Much of the indirection created by SWIG was actually unnecessary. Eiffel in particular supports a very simple external function interface, and we could have avoided one level of indirection in many cases simply by calling the Python/C API functions directly instead of going through SWIG. However, this would have complicated the build process a little bit and increased the overhead (and human error) tremendously as we coded many of the function interfaces by hand. Far better to do a little coding around the macros and let SWIG do its work.
This still generated some concern, since many of the SWIG overhead calls did absolutely nothing for data conversion--unless a complex structure such as a string or array was involved, SWIG simply assigned temporary variables to the parameters and passed them on to the C function:
Example 6-4. The SWIG wrapping of Py_Xincref
void _wrap_Py_XIncref(void * s_0) { PyObject * _arg0; _arg0 = (PyObject *)s_0; Py_XIncref(_arg0); } |
...but in practice this probably wouldn't be too much of a problem. For one thing, a good optimizing compiler could well avoid the assignment to a temporary; for another, we are after all describing the interface to a rather slow interpreted scripting language, and the overhead of calling functions in Python would very much overwhelm any overhead from simple assignment to a temporary. Data conversion overhead, such as string or array conversion, could cost much more in both time and speed--but the conversion would be necessary in any case.

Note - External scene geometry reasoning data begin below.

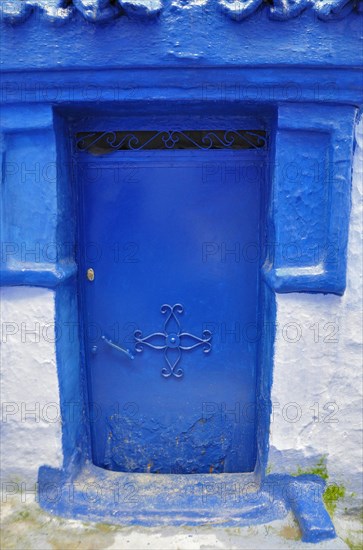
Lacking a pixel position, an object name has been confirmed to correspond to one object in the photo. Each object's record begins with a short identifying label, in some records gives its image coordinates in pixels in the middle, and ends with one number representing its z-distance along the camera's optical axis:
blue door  2.82
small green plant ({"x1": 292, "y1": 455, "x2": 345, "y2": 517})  2.79
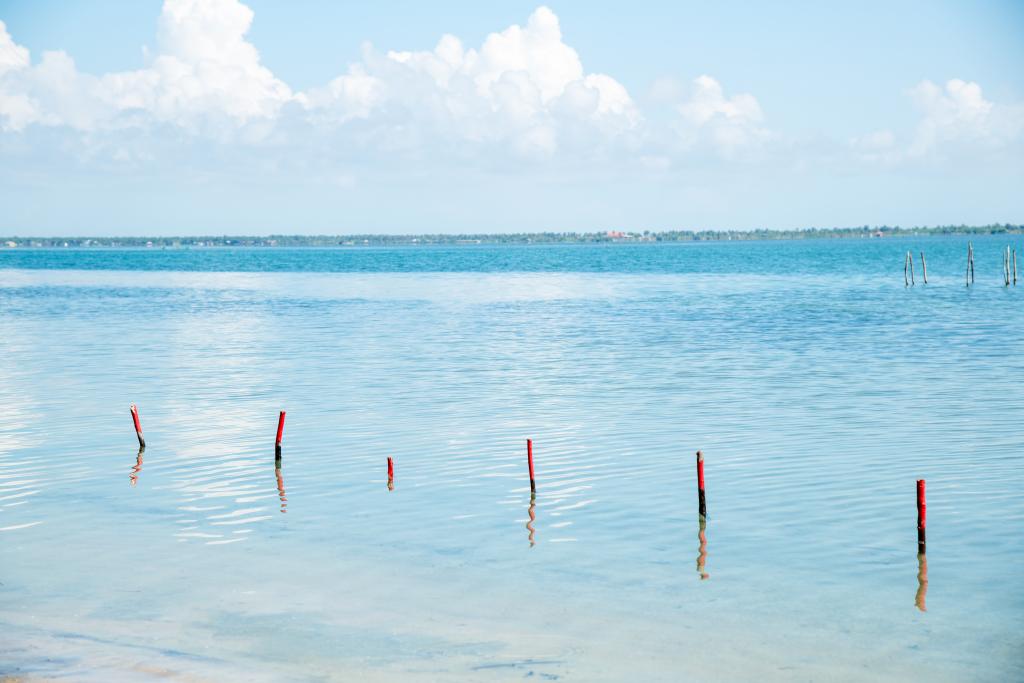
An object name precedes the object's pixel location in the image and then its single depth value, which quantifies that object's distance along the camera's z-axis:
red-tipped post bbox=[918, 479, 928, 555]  19.61
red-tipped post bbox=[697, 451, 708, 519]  21.89
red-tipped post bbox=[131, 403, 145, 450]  29.09
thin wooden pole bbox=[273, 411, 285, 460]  27.20
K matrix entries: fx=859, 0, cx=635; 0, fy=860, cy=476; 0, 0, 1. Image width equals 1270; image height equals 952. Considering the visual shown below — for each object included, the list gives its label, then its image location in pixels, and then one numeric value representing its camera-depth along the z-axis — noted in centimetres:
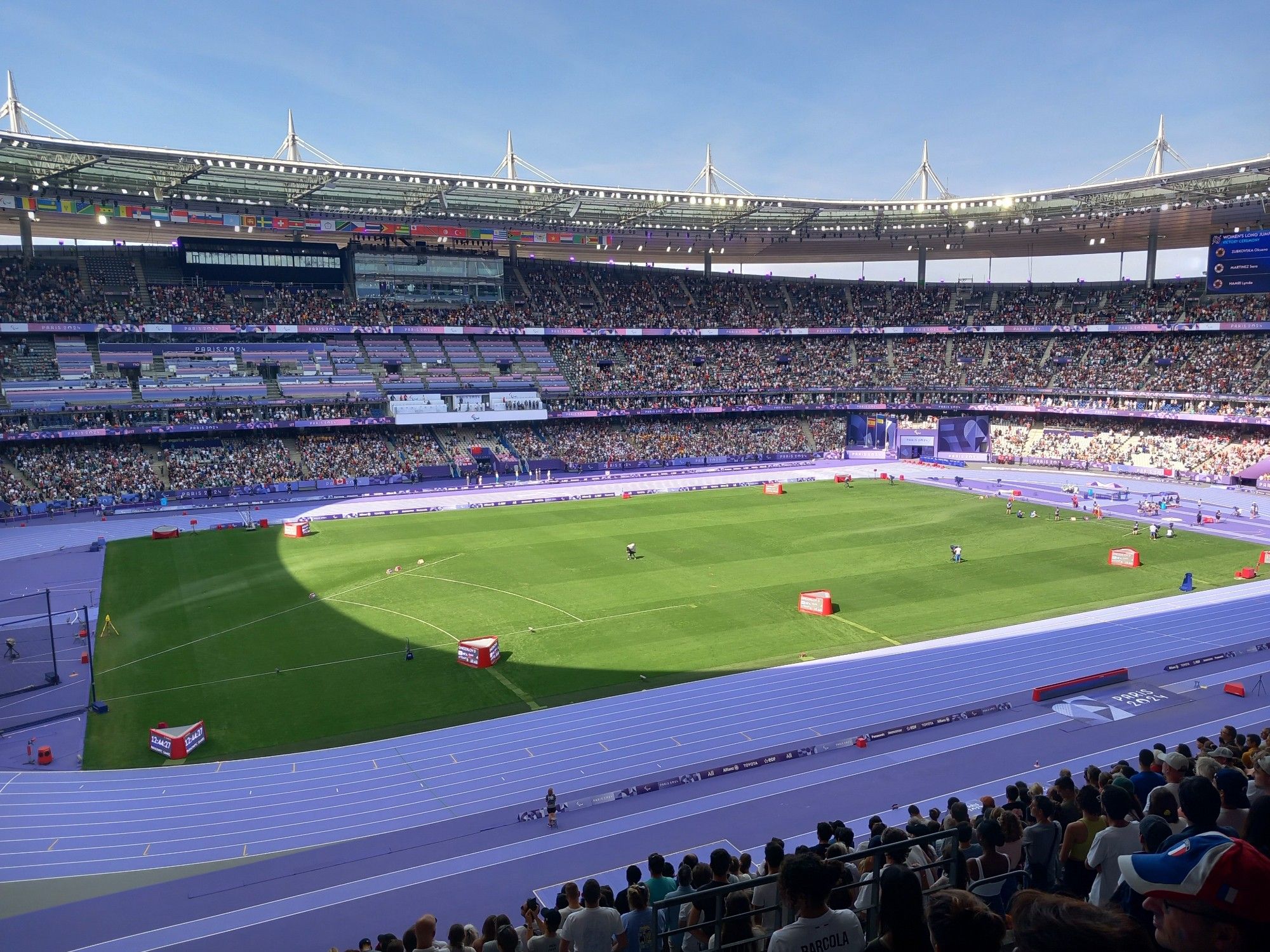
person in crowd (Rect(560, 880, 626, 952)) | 720
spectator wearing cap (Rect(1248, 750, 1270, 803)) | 681
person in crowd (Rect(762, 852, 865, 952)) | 474
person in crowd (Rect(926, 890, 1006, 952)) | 323
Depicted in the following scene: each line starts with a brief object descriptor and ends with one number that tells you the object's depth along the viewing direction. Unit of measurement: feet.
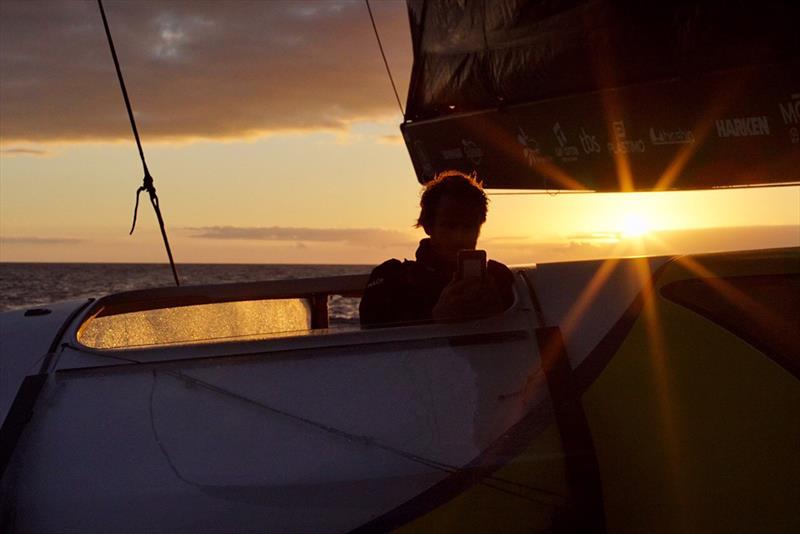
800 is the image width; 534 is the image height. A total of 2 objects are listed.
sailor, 10.84
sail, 13.08
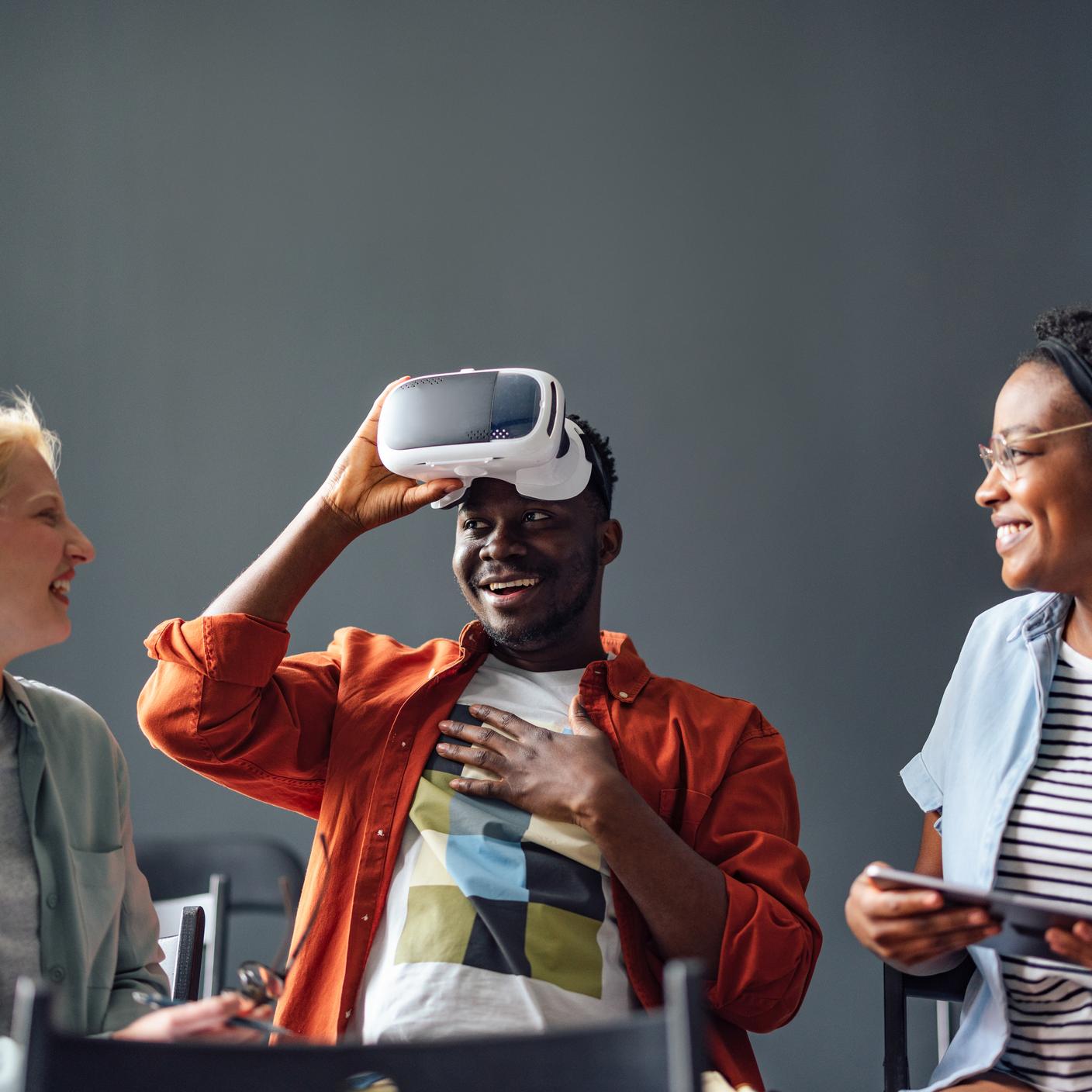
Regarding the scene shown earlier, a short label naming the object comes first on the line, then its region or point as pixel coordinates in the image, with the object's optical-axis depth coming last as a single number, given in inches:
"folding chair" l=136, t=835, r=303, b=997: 94.0
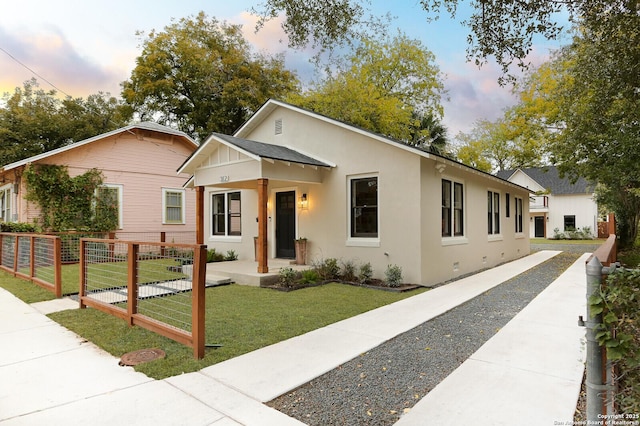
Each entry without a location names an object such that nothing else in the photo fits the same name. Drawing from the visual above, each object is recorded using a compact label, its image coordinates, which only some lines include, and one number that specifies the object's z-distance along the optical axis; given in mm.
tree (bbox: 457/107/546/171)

By now, we had a fair amount of success: SWIG had generated a compilable Eiffel class, PYTHON_CLIENT_WRAPPER, which neatly encapsulated our exported functionality in Eiffel features, so:
Example 6-5. The generated Eiffel feature for Py_XIncref
py_xincref ( o : POINTER ) is external "C" alias "_wrap_Py_XINCREF" end |
However, some higher-level functionality was desired on the Eiffel side, which was easily added with a class descendant.